El otro día, Irene Montero aseguró que las mujeres afganas y españolas "están sometidas al mismo patriarcado". Según la ministra de Igualdad "el machismo es la base de las vulneraciones graves que están sufriendo las mujeres de Afganistán". Estas declaraciones fueron criticadas desde las trincheras de la derecha. Y lo fueron porque, a diferencia de España, las mujeres afganas tienen que cubrirse la cara en público, no pueden trabajar y deben salir de casa acompañadas por un varón. Más allá de la polémica suscitada por las palabras de Montero, lo cierto y verdad, es que existe un sustrato común entre ambos extremos. Y el sustrato no es otro que la desigualdad de género. Una desigualdad que, como bien dice la ministra, tiene sus raíces en el patriarcado. Un patriarcado que arranca con el reparto de roles en las sociedades primitivas. Un reparto que minusvalora las capacidades de la mujer y elogia, por desgracia, la fuerza del "macho". Ese reparto desigual nos sitúa ante un hombre "cazador", y garantista de comida, frente a una mujer recluida en las paredes de la cueva.
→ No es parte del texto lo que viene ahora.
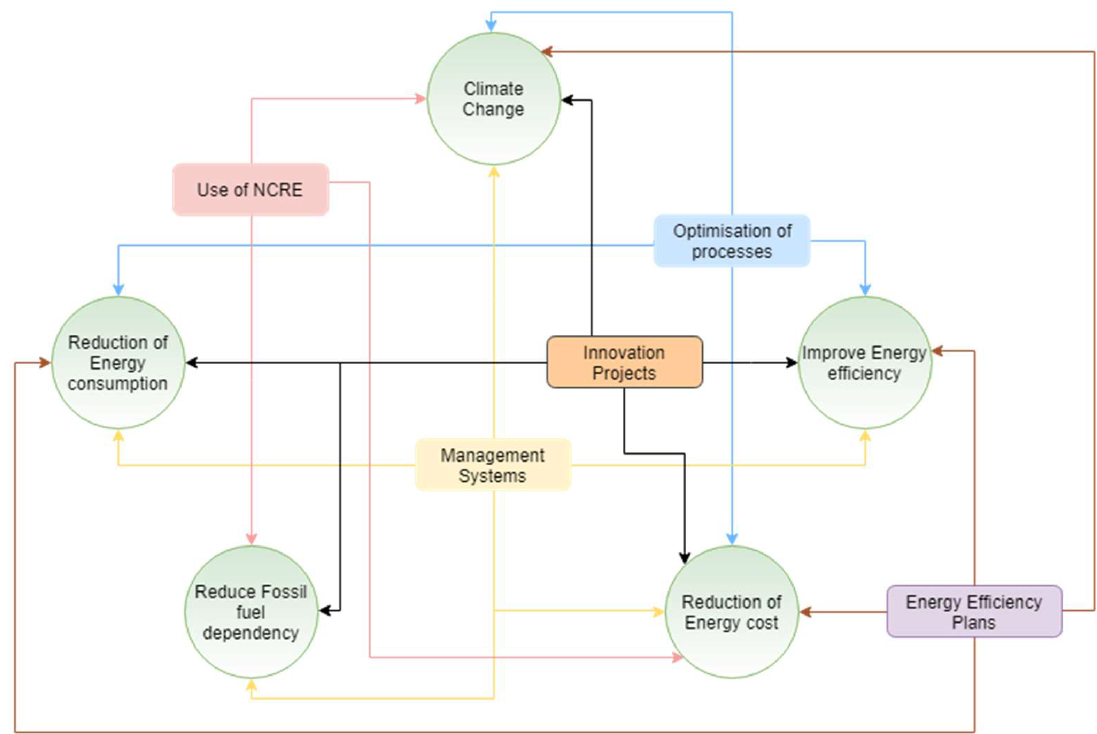
Figure 4. The relationship between energy challenges and dominant initiatives used by mining companies in Chile.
Hoy, en pleno siglo XXI, existe una brecha feminista. No se debe hablar de feminismo en términos absolutos sino mediante logros geopolíticos e históricos concretos. Hay una dicotomía entre el feminismo blanco y negro. Y una brecha, por qué no decirlo, entre el feminismo franquista y el democrático, por ejemplo. En España existe una desigualdad de género que afecta con más agudeza al mercado laboral. Hay desigualdad salarial y disparidad en los asientos del poder. Y hay, y disculpen por la redundancia, problemas de compatibilidad familiar y laboral. Problemas que afectan, en mayor profundidad, a las mujeres. Y problemas que necesitan la intervención del Estado. Se debería, entre otros puntos, universalizar la educación infantil de 0 a 3 años y flexibilizar, aún más, la jornada laboral. En otros países, la desigualdad afecta a ejes distintos a los nuestros. Es necesario que se construya un relato global del feminismo. Un relato que ponga en valor las debilidades, fortalezas, oportunidades y amenazas de cada cultura particular en materia de igualdad. Y ese relato pasa por la convocatoria urgente de una Convención Internacional Feminista.
Paco Fernández
/ 8 septiembre, 2021Buenas tardes. Ni desde la derecha ni desde la izquierda son asumibles las palabras de Irene Montero. ¿Cuál es el razonamiento o los ejemplos que justifican su afirmación? Afirma usted que existe un sustrato común: la desigualdad de género. Y nos sitúa en el origen: las sociedades primitivas. Pero en las democracias liberales, en España, ya no vivimos en cuevas, ni minusvaloramos, en general, a la mujer, ni los hombres salimos a cazar al despuntar los primeros rayos de sol. Es cierto, hay desigualdades laborales, domésticas, etc., que exigen ser reparadas. Pero no es menos cierto que en lo que se refiere al trato y a la consideración de las mujeres hay un abismo entre la teocracia coránica y la democracia liberal, Por mucho que le pese a Irene Montero.